Royal Bank of Scotland’s £1.4bn Project Isobel agreement with Blackstone is hanging in the balance as swap costs and funding issues play havoc with the deal.


The lender which, in July, selected the US private equity giant to take a 25% equity stake in a fund to hold the property loans, is still in negotiations following the recent fall in swap costs to historic lows.


It is understood that Blackstone wants to adjust the deal to reflect the additional costs, and is negotiating to split the fall in value of the loans with RBS.


Blackstone is also understood to be facing difficulties lining up a lender to provide debt on the transaction.


It was looking for debt of around 50-60%, and had approached a number of banks including HSBC and investment banks Goldman Sachs and Citigroup.


The pair are also now in discussions over whether RBS could provide debt for the disposal.

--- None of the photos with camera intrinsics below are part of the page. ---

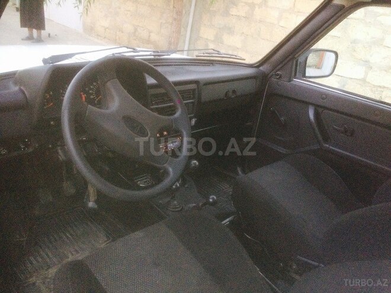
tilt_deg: -24.6
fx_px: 328
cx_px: 196
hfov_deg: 61.7
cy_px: 146
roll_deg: -13.4
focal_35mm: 29
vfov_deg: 48.2
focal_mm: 4.15
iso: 250
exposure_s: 1/17
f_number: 2.2
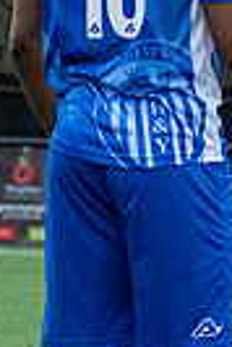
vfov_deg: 4.7
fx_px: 4261
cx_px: 778
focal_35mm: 442
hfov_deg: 3.0
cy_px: 243
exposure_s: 1/250
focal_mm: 87
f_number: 5
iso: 250
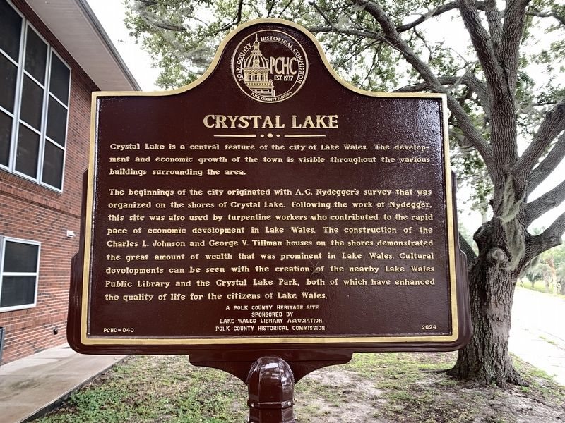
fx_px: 424
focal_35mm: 26
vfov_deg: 53.1
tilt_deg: +8.2
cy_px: 212
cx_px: 282
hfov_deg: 67.3
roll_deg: +0.5
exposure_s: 1/121
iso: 50
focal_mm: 4.25
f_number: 1.8
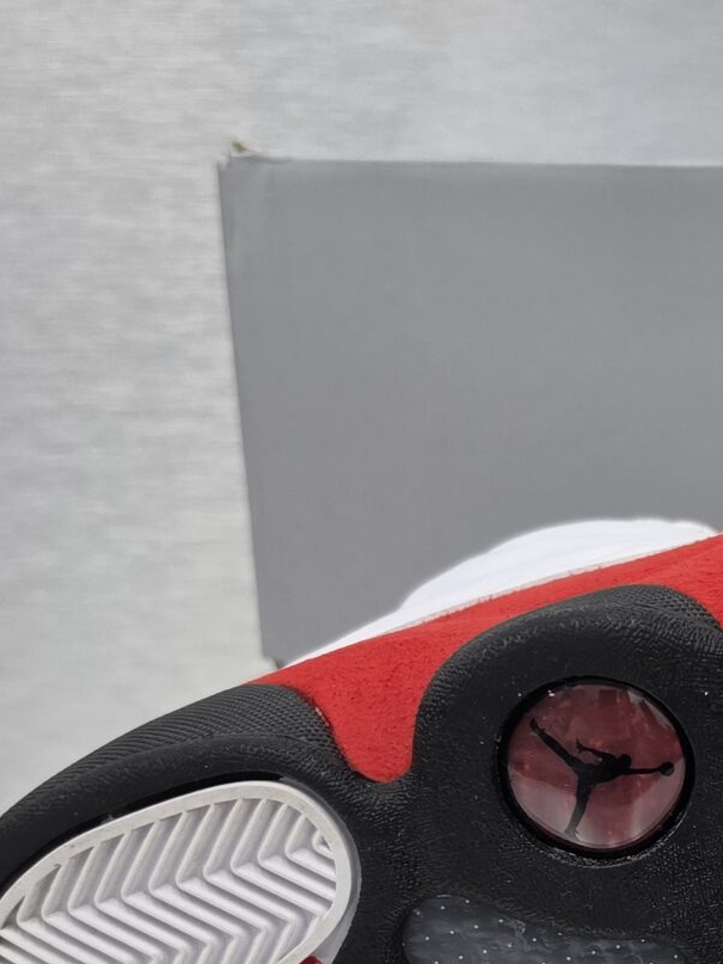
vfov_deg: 25.2
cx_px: 957
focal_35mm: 73
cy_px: 1002
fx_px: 2033
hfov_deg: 18.6
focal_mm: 6.5
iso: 125
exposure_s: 1/100
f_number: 1.4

The problematic deal has raised concerns in the industry as an increasing number of institutions, including Lloyds Banking Group and Ireland’s National Asset Management Agency, look to trade loan portfolios.


However, one source believes there is enough pent-up demand from investors who have “strategic relationships” with banks to soak up any future sales.


RBS had planned to hold a 75% equity stake in the jointly owned vehicle, which it would sell down over time. Blackstone was to buy a 25% share and manage the properties.


The portfolio will remain on RBS’s balance sheet until it has sold its equity stake below 50%.


The underlying assets, of which there are around 30, were deemed riskier to the bank because they were outside so-called prime locations.